Aim of the task ▸
The full set of entries has to be output exactly.

Entries provided ▸

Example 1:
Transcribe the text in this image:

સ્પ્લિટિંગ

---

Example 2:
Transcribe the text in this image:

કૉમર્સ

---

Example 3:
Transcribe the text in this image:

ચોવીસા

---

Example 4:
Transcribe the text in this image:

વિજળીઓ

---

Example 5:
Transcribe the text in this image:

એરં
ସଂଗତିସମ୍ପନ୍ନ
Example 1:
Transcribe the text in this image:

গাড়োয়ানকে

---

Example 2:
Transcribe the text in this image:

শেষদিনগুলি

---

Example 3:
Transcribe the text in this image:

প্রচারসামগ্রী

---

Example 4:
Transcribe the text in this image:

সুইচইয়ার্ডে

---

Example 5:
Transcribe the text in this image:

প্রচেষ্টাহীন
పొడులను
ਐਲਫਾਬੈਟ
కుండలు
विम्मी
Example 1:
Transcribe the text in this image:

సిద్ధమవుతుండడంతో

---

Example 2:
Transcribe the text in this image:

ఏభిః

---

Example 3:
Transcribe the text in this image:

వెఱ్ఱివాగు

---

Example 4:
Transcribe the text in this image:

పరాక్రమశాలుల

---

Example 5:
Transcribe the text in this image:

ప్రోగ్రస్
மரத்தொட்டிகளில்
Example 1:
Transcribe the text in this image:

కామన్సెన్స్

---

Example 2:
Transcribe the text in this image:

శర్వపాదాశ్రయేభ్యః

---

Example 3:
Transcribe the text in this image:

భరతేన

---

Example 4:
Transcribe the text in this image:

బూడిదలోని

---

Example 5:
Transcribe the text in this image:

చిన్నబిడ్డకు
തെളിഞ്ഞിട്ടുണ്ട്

Output for this task ▸
Example 1:
Transcribe the text in this image:

સ્પ્લિટિંગ

---

Example 2:
Transcribe the text in this image:

કૉમર્સ

---

Example 3:
Transcribe the text in this image:

ચોવીસા

---

Example 4:
Transcribe the text in this image:

વિજળીઓ

---

Example 5:
Transcribe the text in this image:

એરં
ସଂଗତିସମ୍ପନ୍ନ
Example 1:
Transcribe the text in this image:

গাড়োয়ানকে

---

Example 2:
Transcribe the text in this image:

শেষদিনগুলি

---

Example 3:
Transcribe the text in this image:

প্রচারসামগ্রী

---

Example 4:
Transcribe the text in this image:

সুইচইয়ার্ডে

---

Example 5:
Transcribe the text in this image:

প্রচেষ্টাহীন
పొడులను
ਐਲਫਾਬੈਟ
కుండలు
विम्मी
Example 1:
Transcribe the text in this image:

సిద్ధమవుతుండడంతో

---

Example 2:
Transcribe the text in this image:

ఏభిః

---

Example 3:
Transcribe the text in this image:

వెఱ్ఱివాగు

---

Example 4:
Transcribe the text in this image:

పరాక్రమశాలుల

---

Example 5:
Transcribe the text in this image:

ప్రోగ్రస్
மரத்தொட்டிகளில்
Example 1:
Transcribe the text in this image:

కామన్సెన్స్

---

Example 2:
Transcribe the text in this image:

శర్వపాదాశ్రయేభ్యః

---

Example 3:
Transcribe the text in this image:

భరతేన

---

Example 4:
Transcribe the text in this image:

బూడిదలోని

---

Example 5:
Transcribe the text in this image:

చిన్నబిడ్డకు
തെളിഞ്ഞിട്ടുണ്ട്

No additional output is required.